-- GOAL OF THE EXERCISE --
Copy exactly the lines of the records below, and only those lines, beginning with the line that contains "Neden Önemli?" and ending with the line that contains "de telemedicina en la guardia del".

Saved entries
--------------------

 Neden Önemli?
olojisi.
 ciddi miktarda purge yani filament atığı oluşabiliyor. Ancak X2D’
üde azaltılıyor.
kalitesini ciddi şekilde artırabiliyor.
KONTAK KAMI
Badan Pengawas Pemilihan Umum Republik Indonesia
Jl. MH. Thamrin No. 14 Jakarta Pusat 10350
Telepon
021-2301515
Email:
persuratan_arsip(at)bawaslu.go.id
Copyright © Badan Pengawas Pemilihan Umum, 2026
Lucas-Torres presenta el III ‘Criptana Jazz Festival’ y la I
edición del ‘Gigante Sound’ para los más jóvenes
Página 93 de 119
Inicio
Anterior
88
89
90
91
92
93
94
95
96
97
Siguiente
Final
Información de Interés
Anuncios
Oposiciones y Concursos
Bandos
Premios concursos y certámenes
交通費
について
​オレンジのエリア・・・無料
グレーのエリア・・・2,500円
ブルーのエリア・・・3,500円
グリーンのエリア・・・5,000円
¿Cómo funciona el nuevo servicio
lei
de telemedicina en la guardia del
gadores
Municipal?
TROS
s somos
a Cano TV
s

--------------------

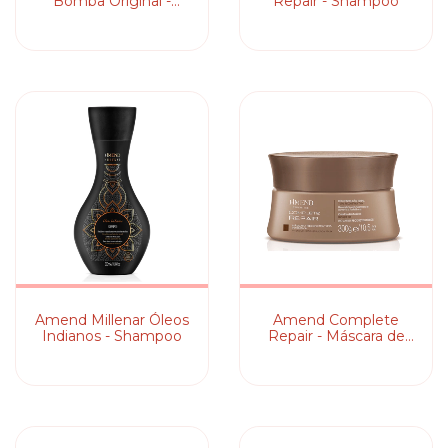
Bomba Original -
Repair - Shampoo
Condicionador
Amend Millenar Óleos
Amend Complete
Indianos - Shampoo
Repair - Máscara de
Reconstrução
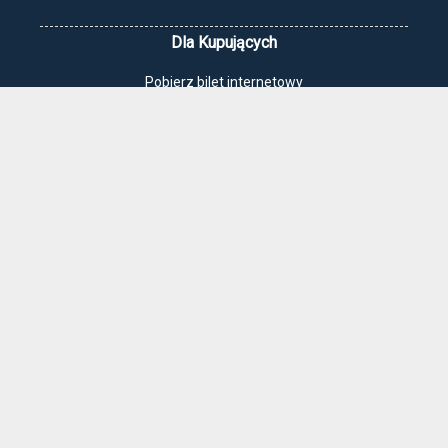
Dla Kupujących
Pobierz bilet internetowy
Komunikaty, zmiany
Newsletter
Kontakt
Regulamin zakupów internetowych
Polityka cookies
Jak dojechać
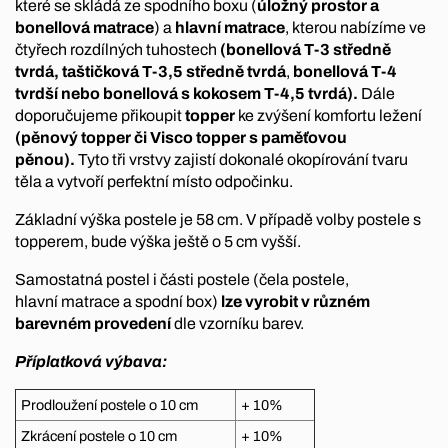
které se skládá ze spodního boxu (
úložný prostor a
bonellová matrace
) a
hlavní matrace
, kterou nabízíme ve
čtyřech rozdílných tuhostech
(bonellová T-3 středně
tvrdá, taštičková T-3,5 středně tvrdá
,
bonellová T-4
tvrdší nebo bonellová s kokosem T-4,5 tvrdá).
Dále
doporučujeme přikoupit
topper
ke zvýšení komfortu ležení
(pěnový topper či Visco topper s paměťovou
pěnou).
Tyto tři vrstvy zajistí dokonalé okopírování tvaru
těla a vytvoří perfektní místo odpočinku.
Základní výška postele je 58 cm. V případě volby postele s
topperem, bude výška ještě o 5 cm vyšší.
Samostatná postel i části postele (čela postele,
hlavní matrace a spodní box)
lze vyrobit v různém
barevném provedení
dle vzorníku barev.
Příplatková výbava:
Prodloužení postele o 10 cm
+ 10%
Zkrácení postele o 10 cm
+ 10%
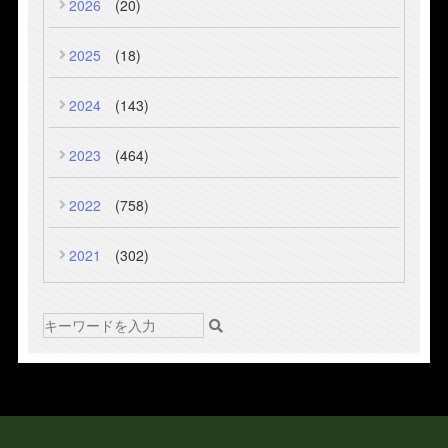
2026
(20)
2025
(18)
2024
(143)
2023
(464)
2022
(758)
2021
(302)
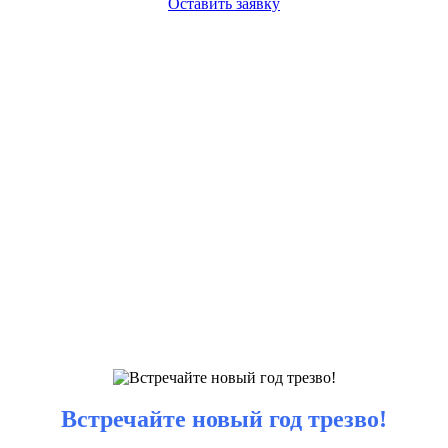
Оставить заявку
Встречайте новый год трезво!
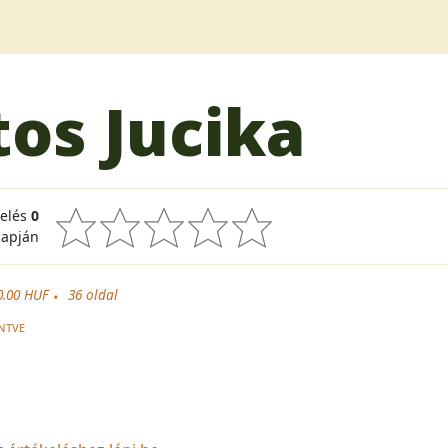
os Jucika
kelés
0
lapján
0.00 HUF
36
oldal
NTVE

--------------------

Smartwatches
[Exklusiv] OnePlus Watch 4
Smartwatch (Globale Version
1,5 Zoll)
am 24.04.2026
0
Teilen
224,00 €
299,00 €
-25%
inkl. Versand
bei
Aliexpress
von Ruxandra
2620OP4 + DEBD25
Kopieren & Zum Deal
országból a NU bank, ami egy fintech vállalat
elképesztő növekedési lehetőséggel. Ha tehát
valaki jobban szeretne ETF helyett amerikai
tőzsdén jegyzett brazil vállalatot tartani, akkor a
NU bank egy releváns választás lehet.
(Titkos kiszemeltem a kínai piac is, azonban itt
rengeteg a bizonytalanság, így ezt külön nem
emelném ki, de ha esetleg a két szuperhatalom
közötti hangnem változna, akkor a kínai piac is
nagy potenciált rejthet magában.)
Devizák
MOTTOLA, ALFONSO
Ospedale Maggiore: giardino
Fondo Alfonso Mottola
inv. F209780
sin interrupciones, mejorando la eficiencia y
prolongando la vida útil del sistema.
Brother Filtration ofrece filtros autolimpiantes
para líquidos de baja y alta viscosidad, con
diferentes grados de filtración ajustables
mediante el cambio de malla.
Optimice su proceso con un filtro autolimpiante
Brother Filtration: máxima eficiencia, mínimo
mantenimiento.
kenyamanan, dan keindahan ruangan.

--------------------

-- FINAL ANSWER --
 Neden Önemli?
olojisi.
 ciddi miktarda purge yani filament atığı oluşabiliyor. Ancak X2D’
üde azaltılıyor.
kalitesini ciddi şekilde artırabiliyor.
KONTAK KAMI
Badan Pengawas Pemilihan Umum Republik Indonesia
Jl. MH. Thamrin No. 14 Jakarta Pusat 10350
Telepon
021-2301515
Email:
persuratan_arsip(at)bawaslu.go.id
Copyright © Badan Pengawas Pemilihan Umum, 2026
Lucas-Torres presenta el III ‘Criptana Jazz Festival’ y la I
edición del ‘Gigante Sound’ para los más jóvenes
Página 93 de 119
Inicio
Anterior
88
89
90
91
92
93
94
95
96
97
Siguiente
Final
Información de Interés
Anuncios
Oposiciones y Concursos
Bandos
Premios concursos y certámenes
交通費
について
​オレンジのエリア・・・無料
グレーのエリア・・・2,500円
ブルーのエリア・・・3,500円
グリーンのエリア・・・5,000円
¿Cómo funciona el nuevo servicio
lei
de telemedicina en la guardia del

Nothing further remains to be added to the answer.